= Robert Balfour, 2nd Lord Balfour of Burleigh =

Scottish military commander

Robert Balfour, 2nd Lord Balfour of Burleigh (died 18 August 1663) was a Scottish military commander.

Balfour was son of Sir Robert Arnot of Fernie, chamberlain of Fife. He married Margaret, daughter of Michael Balfour of Burleigh and Margaret, daughter of Lundie of Lundie, and his wife succeeded her father (who was created Lord Balfour of Burleigh on 7 August 1606) as Baroness Balfour of Burleigh. Thereupon, by a letter from King James VI, Arnot became Lord Balfour of Burleigh, the second holder of the title.

At the assembly of the Scottish parliament in 1640 (11 June) the 'estates' appointed him their president. He was continued in the office in 1641, and was one of the commissioners for a treaty of peace with England in 1640–1. He was also constituted of the privy council ad vitam aut culpam by the parliament of Scotland 11 November 1641. During the wars of Montrose he was energetic on the side of the government. He assumed military command, but was not successful. Montrose defeated him 12 September 1644 near Aberdeen, and again (with General Baillie) at Kilsyth, 15 August 1645. He was opposed to the celebrated and unfortunate 'engagement' to march into England for the rescue of the king.
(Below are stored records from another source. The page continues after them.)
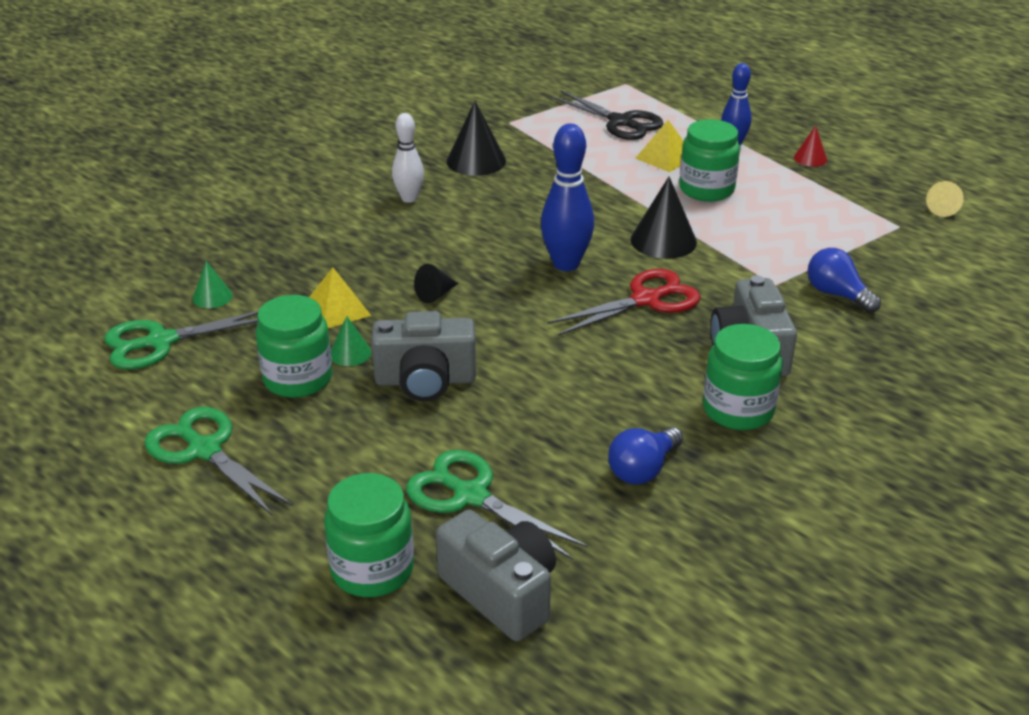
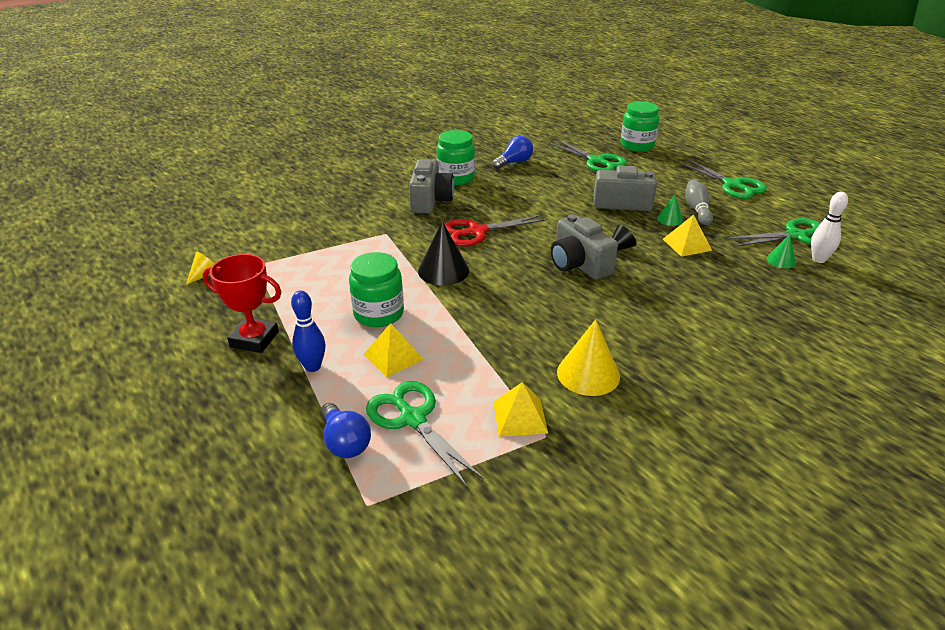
camera: 170 degrees left, 0 degrees up
(298, 379) = (697, 209): green jar -> grey bowling pin
(409, 198) = (652, 333): white bowling pin -> white bowling pin (818, 259)
(476, 161) = (588, 374): black cone -> yellow cone
(501, 593) = (584, 137): grey camera -> grey camera (578, 264)
(532, 130) = (520, 417): none -> yellow pyramid
(566, 264) = (524, 260): blue bowling pin -> none
(621, 122) = (412, 418): black scissors -> green scissors
(810, 158) = (254, 339): red cone -> red trophy
(837, 294) = (352, 224): blue light bulb -> blue light bulb (345, 442)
He had weight enough to dissuade Cromwell then from the invasion of Scotland. In 1649, under the act for putting 'the kingdom in a posture of defence,' he was one of the colonels for Fife. He was further nominated in the same year one of the commissioners of the treasury and exchequer. He died at Burleigh, near Kinross, 10 or 18 August 1663.

His wife died before him (in 1639). They had one son, John, 3rd Lord Balfour of Burleigh, and four daughters, including Anna Balfour (died 1649), who married David Wemyss, 2nd Earl of Wemyss in 1627.